Le semeur est sorti

13ème dimanche ordinaire

Isaïe 55, 10-11 ; Romains 8, 18-23 ; Matthieu 13, 1-23
La parabole du semeur et son interprétation est très longue dans le récit de Matthieu. Nous avons l’habitude d’entendre des commentaires sur la seconde partie du texte, car elle permet bien souvent d’introduire un regard en forme d’introspection, d’examen de conscience comme on disait autrefois.
 
Avant d’entreprendre la lecture, peut-être vaut-il la peine de penser aux apôtres et aux premiers chrétiens qui devaient ressentir un certain échec de la prédication de Jésus et des apôtres. L’itinéraire de Paul de synagogue en synagogue en est une illustration, de même la condamnation et l’exécution de Jésus. Comment se fait-il qu’il soit plus ou moins bien reçu, parfois même sans aucun résultat ? Lorsque la communauté de Matthieu fait le bilan de la “première évangélisation”, elle reprend les paroles de Jésus mais ce n’est pas pour que chacun fasse son autocritique.
 
Qu’avons-nous lu au chapitre précédent (ch12 ) ? Une succession de difficultés rencontrées dans l’annonce de la Bonne Nouvelle par Jésus : un conflit avec les responsables religieux au sujet de quelques épis froissés par les disciples ; ensuite, une contestation sur le fait de guérir un paralysé le jour du sabbat ; puis une accusation contre Jésus disant qu’il est inspiré par le diable. S’ensuit une mise au point de Jésus sur les vraies valeurs et la vraie famille de Jésus… à croire que même chez les siens, on ne partageait pas l’ouverture d’esprit qui était la sienne…

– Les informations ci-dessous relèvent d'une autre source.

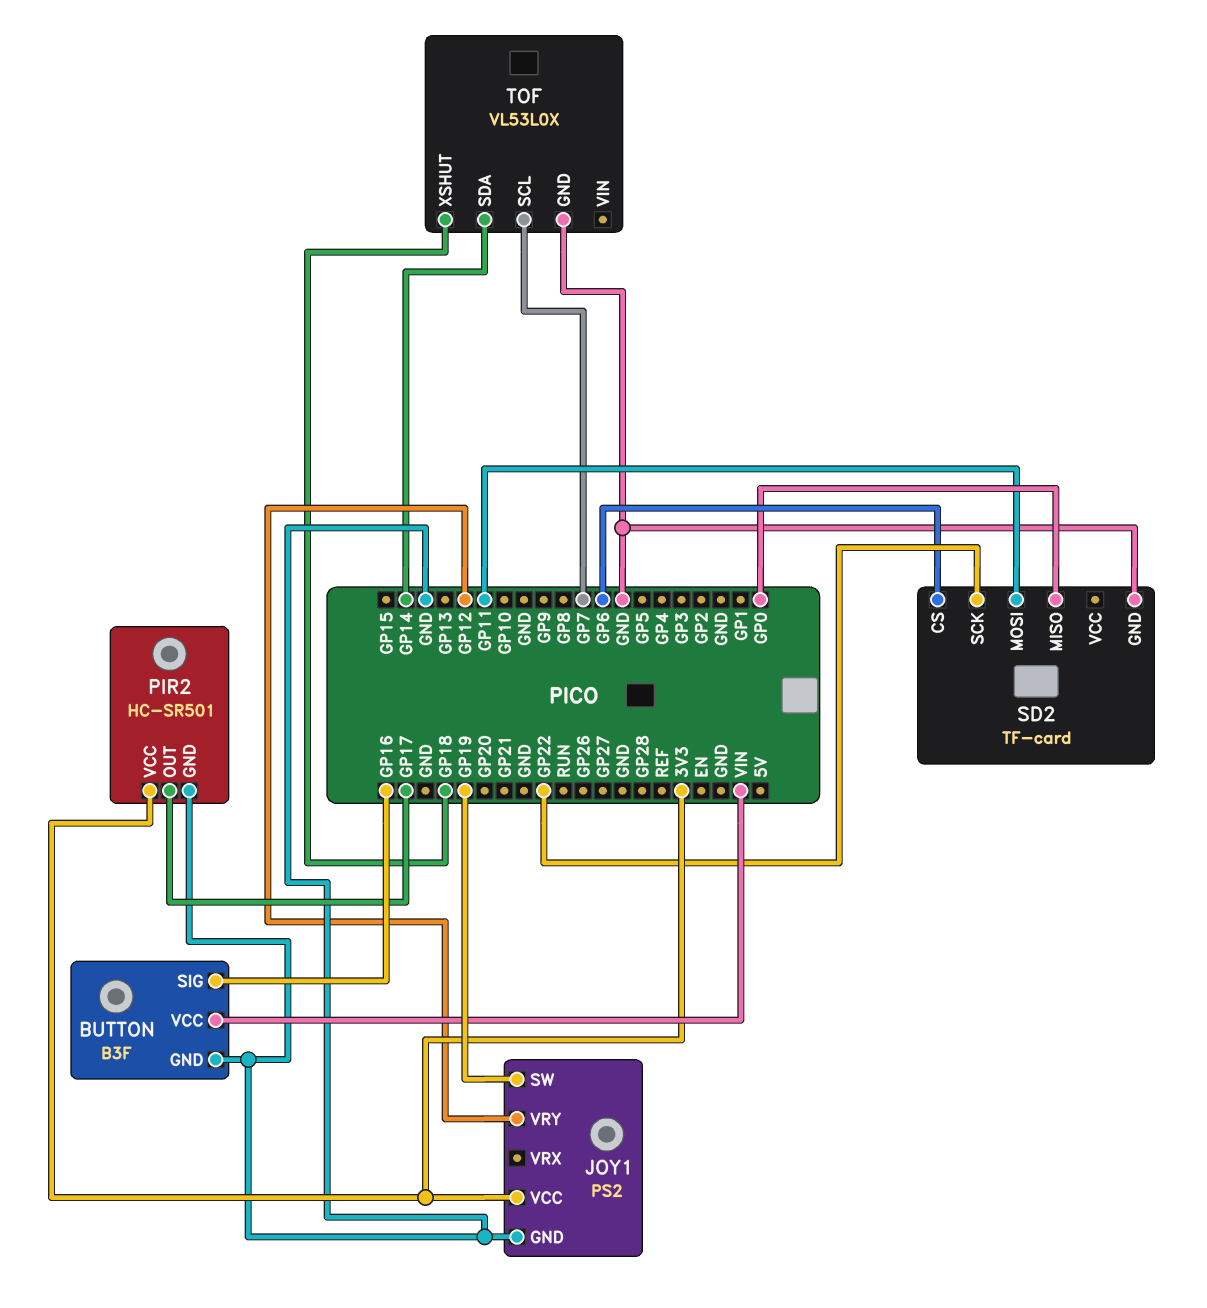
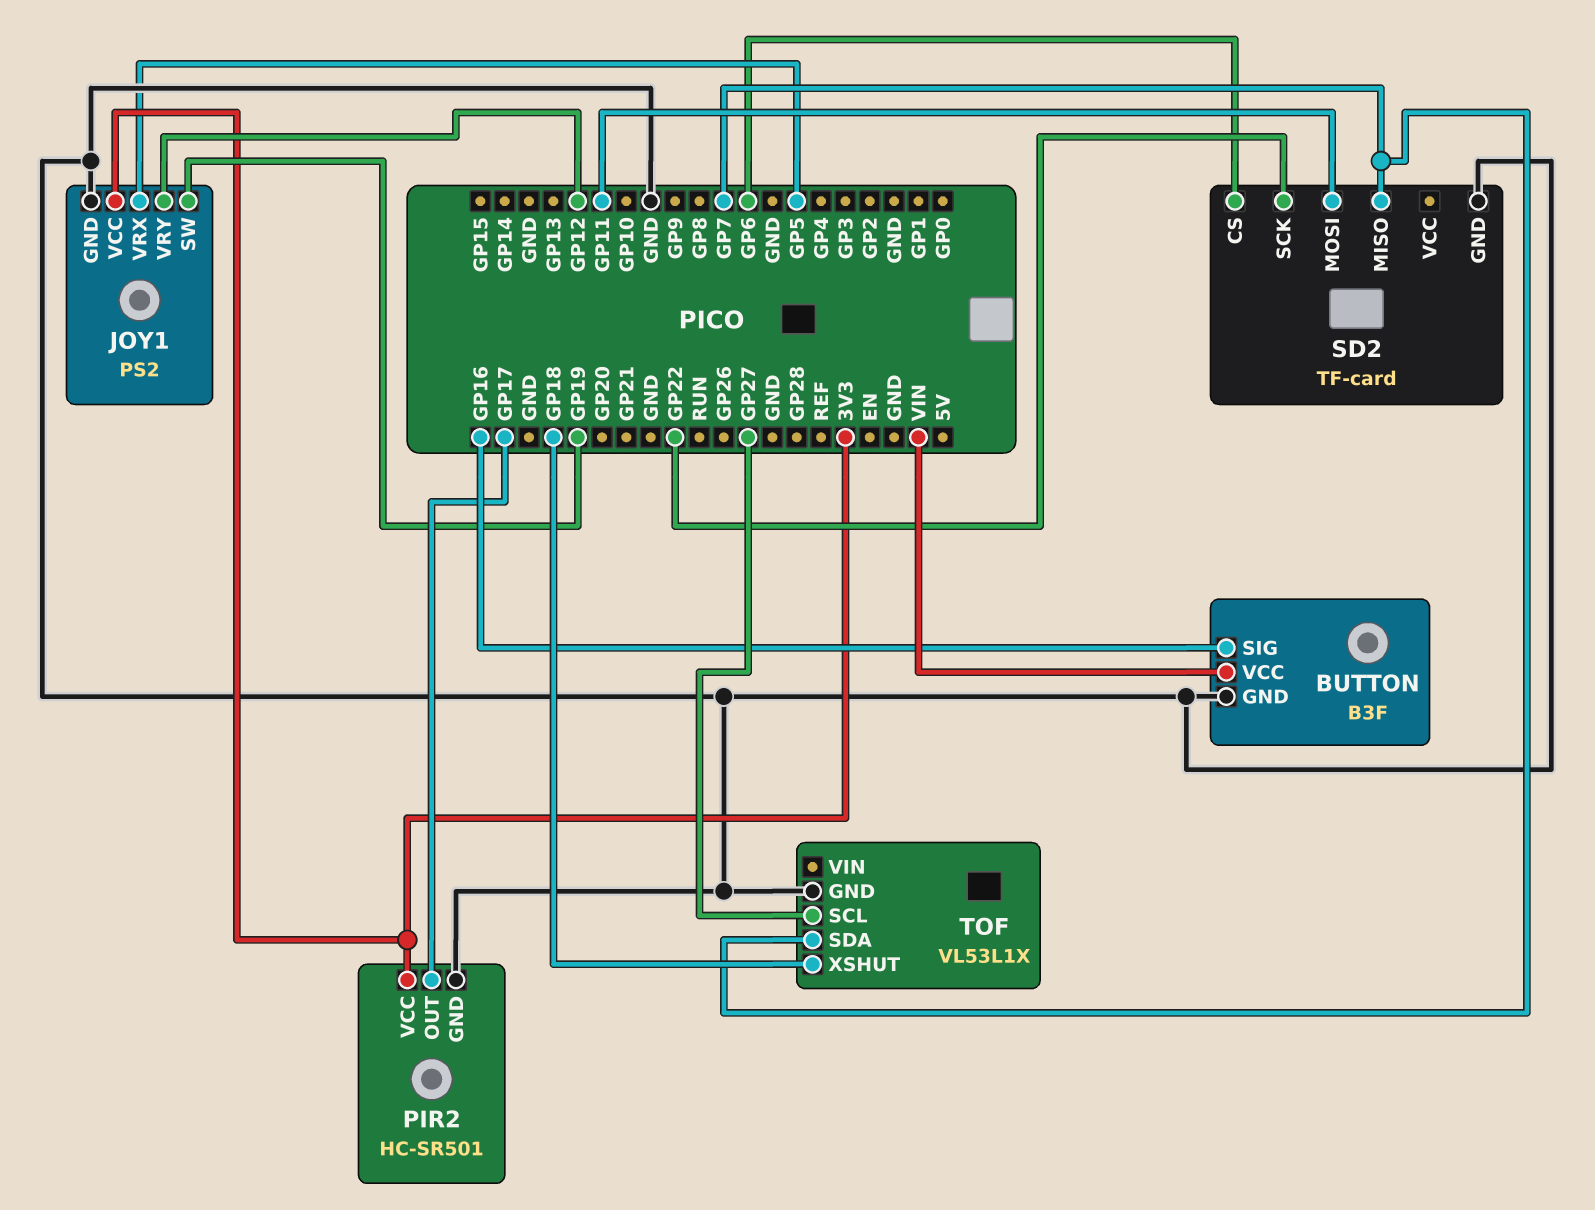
JOY1 pin VRX: none -> GP5
SD2 pin MISO: GP0 -> GP7
TOF: VL53L0X -> VL53L1X
TOF pin SCL: GP7 -> GP27
TOF pin SDA: GP14 -> GP7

C’est dans la continuité de ces refus que prend racine la parabole du semeur. Le semeur, c’est bien Jésus qui sème le Royaume. Les paroles sont diversement accueillies. Peu importe la qualité du “receveur” !  le semeur sème. Cette attitude mérite toute notre attention. Au ch.10, il y avait déjà allusion au refus de recevoir : « , si l’on ne vous accueille pas, sortez de cette maison ou de cette ville et secouez la poussière de vos pieds ». L’apôtre Paul ira de ville en ville, rejeté souvent par des gens de la synagogue au point de décider de passer aux païens puisque les héritiers refusent la Parole. Paul continue à semer la Parole.

 

Mais aujourd’hui, début XXIème le constat est souvent de gémir devant la non-réception de la Parole… l’impression que la semence étouffe aussitôt posée dans les cœurs. Saurons-nous continuer à semer la Parole d’Evangile dans l’espérance qu’elle produise du fruit , et en acceptant qu’elle ne produise pas toujours le fruit attendu. Le semeur est sorti pour semer…
 
Pour ceux qui ont participé à Ecclésia 2007, c’est l’occasion d’entendre et de chanter à nouveau le chant du semeur.